August 15th, 2002


Morose and Maudlin in Midtown Manhattan

Well, that’s overstating it really. But after touring DC Comics with one of my oldest friends we drank a large amount of margaritas and, predictably, got onto the subject of our lost friend from high school, R. Neither of us have any idea what she’s up to now and we both miss her

R was my comic friend’s best friend and a good friend of mine even before I kinda fell in love with her. Surviving high school would have been much harder without her. R was a photographer with a keen sense of observation and the mean sense of apocalyptic humor of the kind that was necessary to survive the Reagan ‘’80s. She had a love of Hunter S. Thompson, iguanas and punk shows. She was also, like all of us, a fucked up kid.

But as I write that, I realize it’s not quite accurate either. She was a little more fucked up than most. But her stories aren’t mine to tell, even if almost no one out there knows who I’m talking about. I dug out some old letters from 1984 that she sent me from a forced family vacation in Texas. They’re full of pain and desperation, both personal and related to the times we were living in. But they also showed her ability to be incisive and funny in the face of adversity and her hope for a future that I had no idea I would know nothing about.

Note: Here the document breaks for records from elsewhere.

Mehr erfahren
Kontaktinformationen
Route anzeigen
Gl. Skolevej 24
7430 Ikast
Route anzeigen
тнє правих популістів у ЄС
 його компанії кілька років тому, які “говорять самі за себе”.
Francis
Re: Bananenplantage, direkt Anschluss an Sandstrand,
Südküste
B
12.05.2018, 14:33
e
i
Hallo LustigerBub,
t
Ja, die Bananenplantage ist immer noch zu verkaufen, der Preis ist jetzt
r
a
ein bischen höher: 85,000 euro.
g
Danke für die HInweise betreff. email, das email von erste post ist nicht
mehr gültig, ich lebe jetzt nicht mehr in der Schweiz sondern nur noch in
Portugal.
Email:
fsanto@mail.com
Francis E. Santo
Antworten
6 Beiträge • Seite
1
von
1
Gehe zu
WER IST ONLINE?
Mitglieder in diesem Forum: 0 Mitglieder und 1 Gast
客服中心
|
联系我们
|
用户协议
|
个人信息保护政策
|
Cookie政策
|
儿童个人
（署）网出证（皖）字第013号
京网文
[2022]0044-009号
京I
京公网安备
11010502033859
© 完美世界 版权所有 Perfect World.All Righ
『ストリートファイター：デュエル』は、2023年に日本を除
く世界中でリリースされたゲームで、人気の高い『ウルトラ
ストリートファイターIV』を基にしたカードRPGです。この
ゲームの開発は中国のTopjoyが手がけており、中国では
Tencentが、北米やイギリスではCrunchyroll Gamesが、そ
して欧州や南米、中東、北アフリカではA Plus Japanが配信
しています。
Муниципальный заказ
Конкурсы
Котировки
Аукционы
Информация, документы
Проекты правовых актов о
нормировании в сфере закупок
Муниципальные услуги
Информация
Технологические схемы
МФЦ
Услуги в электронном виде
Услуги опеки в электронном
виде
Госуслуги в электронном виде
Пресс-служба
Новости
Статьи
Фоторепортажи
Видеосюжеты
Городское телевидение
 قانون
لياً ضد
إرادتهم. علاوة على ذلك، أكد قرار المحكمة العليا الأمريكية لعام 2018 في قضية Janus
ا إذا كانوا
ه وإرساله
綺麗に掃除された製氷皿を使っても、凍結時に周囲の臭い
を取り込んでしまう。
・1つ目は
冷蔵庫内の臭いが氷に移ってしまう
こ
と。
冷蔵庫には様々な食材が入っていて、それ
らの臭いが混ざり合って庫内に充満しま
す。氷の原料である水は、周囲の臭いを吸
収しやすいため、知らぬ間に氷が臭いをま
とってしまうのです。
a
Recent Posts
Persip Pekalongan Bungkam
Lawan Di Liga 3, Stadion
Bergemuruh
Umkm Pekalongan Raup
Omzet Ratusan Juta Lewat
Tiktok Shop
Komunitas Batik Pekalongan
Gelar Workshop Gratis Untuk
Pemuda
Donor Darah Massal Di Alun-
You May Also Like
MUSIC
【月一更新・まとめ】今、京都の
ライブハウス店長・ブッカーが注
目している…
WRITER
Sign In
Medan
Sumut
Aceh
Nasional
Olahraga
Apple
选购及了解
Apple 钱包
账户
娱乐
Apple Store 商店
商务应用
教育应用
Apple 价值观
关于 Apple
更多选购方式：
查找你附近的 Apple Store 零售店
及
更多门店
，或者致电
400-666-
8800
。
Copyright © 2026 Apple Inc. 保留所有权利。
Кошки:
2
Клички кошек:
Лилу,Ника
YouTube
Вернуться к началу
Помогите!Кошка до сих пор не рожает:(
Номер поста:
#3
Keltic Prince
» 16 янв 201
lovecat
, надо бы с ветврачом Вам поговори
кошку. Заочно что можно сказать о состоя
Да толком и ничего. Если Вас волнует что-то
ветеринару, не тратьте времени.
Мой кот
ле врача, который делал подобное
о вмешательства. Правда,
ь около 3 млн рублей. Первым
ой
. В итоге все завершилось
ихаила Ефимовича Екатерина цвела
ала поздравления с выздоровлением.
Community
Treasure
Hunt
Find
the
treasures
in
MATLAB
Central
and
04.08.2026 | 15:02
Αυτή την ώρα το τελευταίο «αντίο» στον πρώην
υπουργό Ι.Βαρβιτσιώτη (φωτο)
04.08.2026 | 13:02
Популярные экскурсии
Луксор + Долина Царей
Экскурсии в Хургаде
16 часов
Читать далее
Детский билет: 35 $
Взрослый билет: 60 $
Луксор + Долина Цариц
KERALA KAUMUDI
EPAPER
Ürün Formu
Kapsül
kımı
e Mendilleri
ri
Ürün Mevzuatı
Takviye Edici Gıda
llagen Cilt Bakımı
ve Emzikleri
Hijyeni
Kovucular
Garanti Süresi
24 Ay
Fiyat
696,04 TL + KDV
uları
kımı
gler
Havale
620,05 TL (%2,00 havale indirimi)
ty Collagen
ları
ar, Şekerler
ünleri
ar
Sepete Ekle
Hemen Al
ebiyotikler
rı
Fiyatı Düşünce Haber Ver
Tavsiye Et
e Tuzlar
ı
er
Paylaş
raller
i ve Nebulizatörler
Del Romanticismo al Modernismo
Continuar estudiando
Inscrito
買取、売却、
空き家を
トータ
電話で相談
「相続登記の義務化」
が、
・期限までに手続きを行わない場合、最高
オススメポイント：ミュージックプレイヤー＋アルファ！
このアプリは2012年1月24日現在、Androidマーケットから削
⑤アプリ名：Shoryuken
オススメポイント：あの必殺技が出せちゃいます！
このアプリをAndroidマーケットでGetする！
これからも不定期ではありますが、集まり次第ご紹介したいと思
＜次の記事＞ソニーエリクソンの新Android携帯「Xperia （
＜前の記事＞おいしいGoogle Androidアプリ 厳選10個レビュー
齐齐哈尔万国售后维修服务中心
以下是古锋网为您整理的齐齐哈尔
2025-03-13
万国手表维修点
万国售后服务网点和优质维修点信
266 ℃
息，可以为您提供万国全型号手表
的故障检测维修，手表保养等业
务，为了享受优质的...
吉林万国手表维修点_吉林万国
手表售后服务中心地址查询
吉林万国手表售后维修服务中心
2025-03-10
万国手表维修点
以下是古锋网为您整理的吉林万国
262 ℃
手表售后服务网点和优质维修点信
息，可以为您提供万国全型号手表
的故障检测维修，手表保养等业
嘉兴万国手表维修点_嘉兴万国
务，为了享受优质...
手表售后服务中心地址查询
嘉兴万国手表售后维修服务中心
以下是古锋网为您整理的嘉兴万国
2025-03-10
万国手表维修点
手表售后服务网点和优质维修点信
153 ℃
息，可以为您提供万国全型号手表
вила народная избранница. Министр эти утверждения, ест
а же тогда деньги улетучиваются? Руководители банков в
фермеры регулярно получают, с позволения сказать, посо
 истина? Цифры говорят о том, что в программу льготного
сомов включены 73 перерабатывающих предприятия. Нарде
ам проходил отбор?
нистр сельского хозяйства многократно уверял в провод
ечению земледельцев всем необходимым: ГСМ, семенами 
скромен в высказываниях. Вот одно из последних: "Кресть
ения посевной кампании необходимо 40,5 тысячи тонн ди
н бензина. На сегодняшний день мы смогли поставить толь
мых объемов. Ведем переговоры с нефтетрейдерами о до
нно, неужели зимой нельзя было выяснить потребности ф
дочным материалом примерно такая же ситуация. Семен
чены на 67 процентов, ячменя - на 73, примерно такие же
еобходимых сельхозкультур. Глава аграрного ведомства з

I realized later that she almost single-handedly formed my view of Texas with passages like:

"I think there’s some ultra-BAD business brewing for me in Lubbock, My absolute ding bat, dumb-shit aunt was talking to my Granny on the phone and mentioned in passing that I had been arrested and my camera had been beaten up. This is not good. You do not tell Granny these kinds of things. I’m sure she is praying for my soul right now. I can hardly wait for the late-night sessions I surely have in store when she comes creeping into my bedroom, bible under arm and cold-cream on face. YICK!!!!!!!!! Have mercy on my sinful soul."

Other passages detail family dynamics, mid-summer Texas heat, political arguments with strangers in the street, depressing visions of the coming Fascism, and responses to my previous letters. There’s nothing like old letters to humble your illusions that you were as smart as you remember yourself. But beyond the tortured teen angst and the truly embarrassing,* are the glimpses of talent and the sadness of the times.

The biggest feeling I came away from reading these however, was a reminder of how powerless being a teenager is. Not just with R, but with all my friends. Most of us were unprepared to understand people’s hints about serious trouble like anorexia and abuse. And if told outright, not having any real idea how to deal with the responsibility of knowing, say, a friend’s mother beat up on her but she was too scared for her younger sister to leave the house. Or know how to give real support to the person being occasionally molested by a family friend when their family members were too fucked up to notice..

And it’s a long time ago. I know what I would (probably) do now in similar situations. But the letters brought back the memories of being presenting with intense problems and being completely ill-prepared to know who to trust and how to help without fucking things up worse.

And while I still miss R, the letters reminded me of why some people have to get distance from their pasts.

Tomorrow: Rock Against Reagan/Racism – 1984. R and I get arrested.

* And the amusing, "Two bad Clash albums in a row! Is it time to give up on them?" written about the release of "Combat Rock". If only we’d know the unfathomably worse "Cut The Crap" was still to come.